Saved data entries

# # # # #

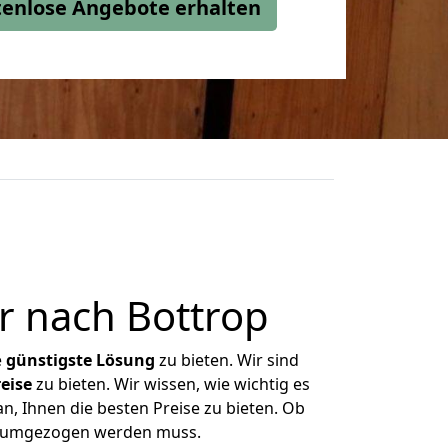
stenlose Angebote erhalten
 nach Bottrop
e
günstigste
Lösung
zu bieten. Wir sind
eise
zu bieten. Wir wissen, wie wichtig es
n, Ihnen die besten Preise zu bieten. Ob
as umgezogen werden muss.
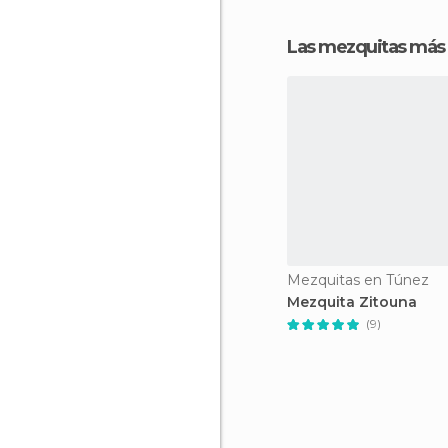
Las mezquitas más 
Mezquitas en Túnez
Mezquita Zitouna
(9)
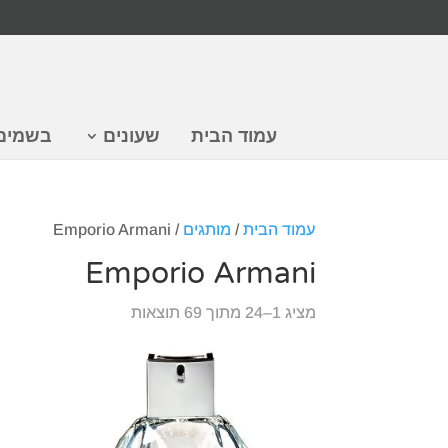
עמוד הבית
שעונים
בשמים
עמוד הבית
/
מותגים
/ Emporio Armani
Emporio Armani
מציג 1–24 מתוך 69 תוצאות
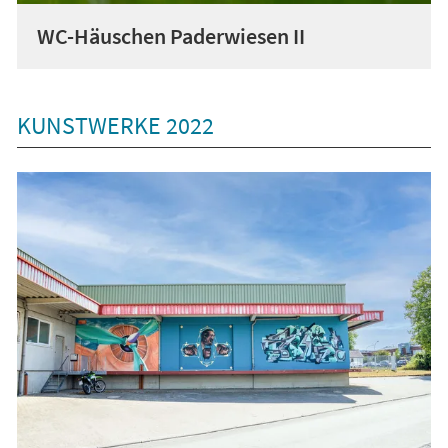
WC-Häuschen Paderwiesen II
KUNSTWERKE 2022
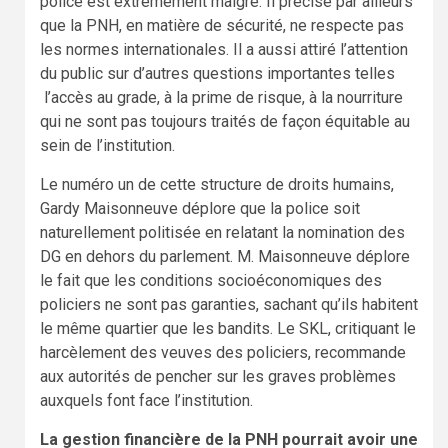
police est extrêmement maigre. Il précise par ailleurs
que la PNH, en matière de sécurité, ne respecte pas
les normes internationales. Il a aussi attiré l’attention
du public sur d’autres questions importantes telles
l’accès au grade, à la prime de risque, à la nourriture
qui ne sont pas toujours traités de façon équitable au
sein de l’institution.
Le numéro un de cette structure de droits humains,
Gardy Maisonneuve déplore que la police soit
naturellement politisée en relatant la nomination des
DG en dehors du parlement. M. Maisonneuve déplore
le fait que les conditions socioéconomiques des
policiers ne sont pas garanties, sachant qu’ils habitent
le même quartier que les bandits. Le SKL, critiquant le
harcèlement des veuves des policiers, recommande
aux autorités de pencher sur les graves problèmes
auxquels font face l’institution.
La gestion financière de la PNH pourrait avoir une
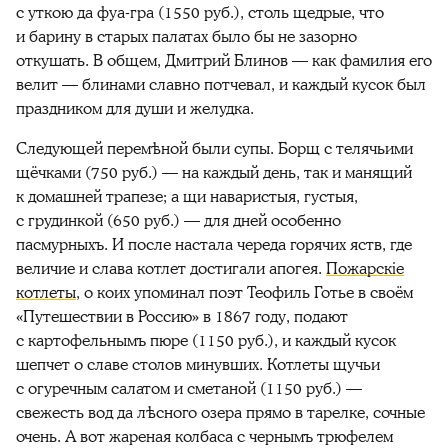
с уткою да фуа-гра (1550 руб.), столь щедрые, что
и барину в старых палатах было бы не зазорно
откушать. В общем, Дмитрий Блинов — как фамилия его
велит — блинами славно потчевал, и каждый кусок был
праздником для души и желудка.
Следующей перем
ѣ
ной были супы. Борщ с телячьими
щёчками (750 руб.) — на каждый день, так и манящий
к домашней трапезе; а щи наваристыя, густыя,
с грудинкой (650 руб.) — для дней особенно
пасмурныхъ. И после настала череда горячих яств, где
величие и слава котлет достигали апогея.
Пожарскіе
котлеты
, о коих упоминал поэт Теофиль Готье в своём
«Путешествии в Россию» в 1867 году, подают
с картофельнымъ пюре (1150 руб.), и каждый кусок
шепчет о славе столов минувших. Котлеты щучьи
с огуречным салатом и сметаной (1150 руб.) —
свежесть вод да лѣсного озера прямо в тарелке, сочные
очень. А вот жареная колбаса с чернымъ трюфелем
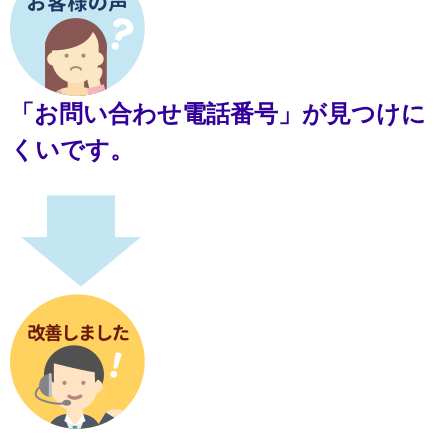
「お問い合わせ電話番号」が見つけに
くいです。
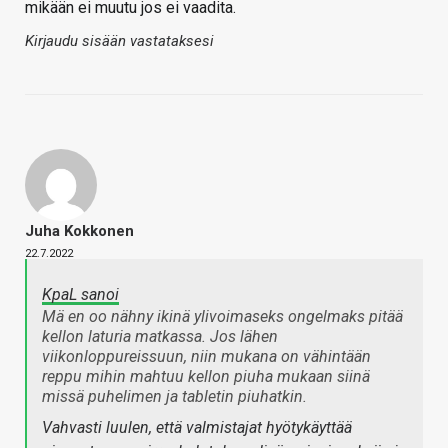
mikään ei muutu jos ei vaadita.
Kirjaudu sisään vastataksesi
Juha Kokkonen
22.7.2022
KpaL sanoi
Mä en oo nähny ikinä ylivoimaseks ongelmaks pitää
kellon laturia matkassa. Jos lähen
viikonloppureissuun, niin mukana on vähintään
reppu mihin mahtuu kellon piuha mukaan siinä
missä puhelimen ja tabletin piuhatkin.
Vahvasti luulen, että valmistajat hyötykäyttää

# # # # #

Requirement: Write out the records shown above exactly, but do not include any images.

Reply to the task:
stenlose Angebote erhalten
 nach Bottrop
e
günstigste
Lösung
zu bieten. Wir sind
eise
zu bieten. Wir wissen, wie wichtig es
n, Ihnen die besten Preise zu bieten. Ob
as umgezogen werden muss.
Las mezquitas más 
Mezquitas en Túnez
Mezquita Zitouna
(9)
עמוד הבית
שעונים
בשמים
עמוד הבית
/
מותגים
/ Emporio Armani
Emporio Armani
מציג 1–24 מתוך 69 תוצאות
WC-Häuschen Paderwiesen II
KUNSTWERKE 2022
police est extrêmement maigre. Il précise par ailleurs
que la PNH, en matière de sécurité, ne respecte pas
les normes internationales. Il a aussi attiré l’attention
du public sur d’autres questions importantes telles
l’accès au grade, à la prime de risque, à la nourriture
qui ne sont pas toujours traités de façon équitable au
sein de l’institution.
Le numéro un de cette structure de droits humains,
Gardy Maisonneuve déplore que la police soit
naturellement politisée en relatant la nomination des
DG en dehors du parlement. M. Maisonneuve déplore
le fait que les conditions socioéconomiques des
policiers ne sont pas garanties, sachant qu’ils habitent
le même quartier que les bandits. Le SKL, critiquant le
harcèlement des veuves des policiers, recommande
aux autorités de pencher sur les graves problèmes
auxquels font face l’institution.
La gestion financière de la PNH pourrait avoir une
с уткою да фуа-гра (1550 руб.), столь щедрые, что
и барину в старых палатах было бы не зазорно
откушать. В общем, Дмитрий Блинов — как фамилия его
велит — блинами славно потчевал, и каждый кусок был
праздником для души и желудка.
Следующей перем
ѣ
ной были супы. Борщ с телячьими
щёчками (750 руб.) — на каждый день, так и манящий
к домашней трапезе; а щи наваристыя, густыя,
с грудинкой (650 руб.) — для дней особенно
пасмурныхъ. И после настала череда горячих яств, где
величие и слава котлет достигали апогея.
Пожарскіе
котлеты
, о коих упоминал поэт Теофиль Готье в своём
«Путешествии в Россию» в 1867 году, подают
с картофельнымъ пюре (1150 руб.), и каждый кусок
шепчет о славе столов минувших. Котлеты щучьи
с огуречным салатом и сметаной (1150 руб.) —
свежесть вод да лѣсного озера прямо в тарелке, сочные
очень. А вот жареная колбаса с чернымъ трюфелем
「お問い合わせ電話番号」が見つけに
くいです。
mikään ei muutu jos ei vaadita.
Kirjaudu sisään vastataksesi
Juha Kokkonen
22.7.2022
KpaL sanoi
Mä en oo nähny ikinä ylivoimaseks ongelmaks pitää
kellon laturia matkassa. Jos lähen
viikonloppureissuun, niin mukana on vähintään
reppu mihin mahtuu kellon piuha mukaan siinä
missä puhelimen ja tabletin piuhatkin.
Vahvasti luulen, että valmistajat hyötykäyttää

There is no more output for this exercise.